#### Exercise description
In the lines from the one containing "class: Arachnida" through the end of the records, substitute "division" for every "phylum" and give only those lines, with nothing else changed.

#### Given records
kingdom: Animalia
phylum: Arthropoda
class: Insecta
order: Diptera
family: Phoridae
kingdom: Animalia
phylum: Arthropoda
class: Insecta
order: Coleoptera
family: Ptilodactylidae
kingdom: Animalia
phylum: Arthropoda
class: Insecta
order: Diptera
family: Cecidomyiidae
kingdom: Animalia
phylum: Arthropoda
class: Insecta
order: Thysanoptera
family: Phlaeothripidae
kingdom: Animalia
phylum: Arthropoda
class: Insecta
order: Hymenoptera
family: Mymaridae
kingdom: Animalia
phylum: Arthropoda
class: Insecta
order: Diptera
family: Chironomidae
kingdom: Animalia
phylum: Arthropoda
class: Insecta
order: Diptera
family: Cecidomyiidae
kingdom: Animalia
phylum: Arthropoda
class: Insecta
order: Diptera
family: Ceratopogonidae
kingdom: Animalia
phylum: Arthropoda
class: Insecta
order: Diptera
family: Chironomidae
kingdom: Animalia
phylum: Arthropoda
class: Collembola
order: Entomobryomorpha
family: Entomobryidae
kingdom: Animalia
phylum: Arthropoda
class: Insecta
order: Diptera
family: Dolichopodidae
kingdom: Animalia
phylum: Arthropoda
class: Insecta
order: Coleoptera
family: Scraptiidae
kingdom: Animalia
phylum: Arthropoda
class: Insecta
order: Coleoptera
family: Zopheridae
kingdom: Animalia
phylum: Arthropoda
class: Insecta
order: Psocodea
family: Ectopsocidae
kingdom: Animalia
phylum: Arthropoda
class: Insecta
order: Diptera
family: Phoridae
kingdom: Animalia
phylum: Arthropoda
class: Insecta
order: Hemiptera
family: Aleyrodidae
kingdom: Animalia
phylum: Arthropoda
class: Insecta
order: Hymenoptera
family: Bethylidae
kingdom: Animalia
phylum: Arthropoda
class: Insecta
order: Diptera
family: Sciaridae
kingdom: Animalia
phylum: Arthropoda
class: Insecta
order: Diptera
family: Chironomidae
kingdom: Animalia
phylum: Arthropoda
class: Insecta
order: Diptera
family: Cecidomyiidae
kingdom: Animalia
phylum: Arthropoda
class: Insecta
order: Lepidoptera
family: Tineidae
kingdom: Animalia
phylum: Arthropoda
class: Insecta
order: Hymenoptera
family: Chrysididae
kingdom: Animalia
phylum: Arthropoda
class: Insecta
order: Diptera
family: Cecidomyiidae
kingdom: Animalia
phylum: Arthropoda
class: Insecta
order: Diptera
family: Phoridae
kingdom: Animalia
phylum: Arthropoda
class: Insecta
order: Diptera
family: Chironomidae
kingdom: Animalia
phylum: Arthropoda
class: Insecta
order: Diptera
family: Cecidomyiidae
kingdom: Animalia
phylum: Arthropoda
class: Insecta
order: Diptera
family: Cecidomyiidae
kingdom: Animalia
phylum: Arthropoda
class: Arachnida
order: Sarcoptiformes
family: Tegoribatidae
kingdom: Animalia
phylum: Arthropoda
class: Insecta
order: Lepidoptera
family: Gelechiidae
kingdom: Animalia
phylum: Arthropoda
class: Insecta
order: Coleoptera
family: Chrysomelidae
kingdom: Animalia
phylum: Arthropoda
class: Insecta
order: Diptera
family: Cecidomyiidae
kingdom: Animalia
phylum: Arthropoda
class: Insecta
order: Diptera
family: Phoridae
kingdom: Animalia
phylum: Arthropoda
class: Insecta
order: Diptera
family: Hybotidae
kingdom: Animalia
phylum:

#### The solution
class: Arachnida
order: Sarcoptiformes
family: Tegoribatidae
kingdom: Animalia
division: Arthropoda
class: Insecta
order: Lepidoptera
family: Gelechiidae
kingdom: Animalia
division: Arthropoda
class: Insecta
order: Coleoptera
family: Chrysomelidae
kingdom: Animalia
division: Arthropoda
class: Insecta
order: Diptera
family: Cecidomyiidae
kingdom: Animalia
division: Arthropoda
class: Insecta
order: Diptera
family: Phoridae
kingdom: Animalia
division: Arthropoda
class: Insecta
order: Diptera
family: Hybotidae
kingdom: Animalia
division:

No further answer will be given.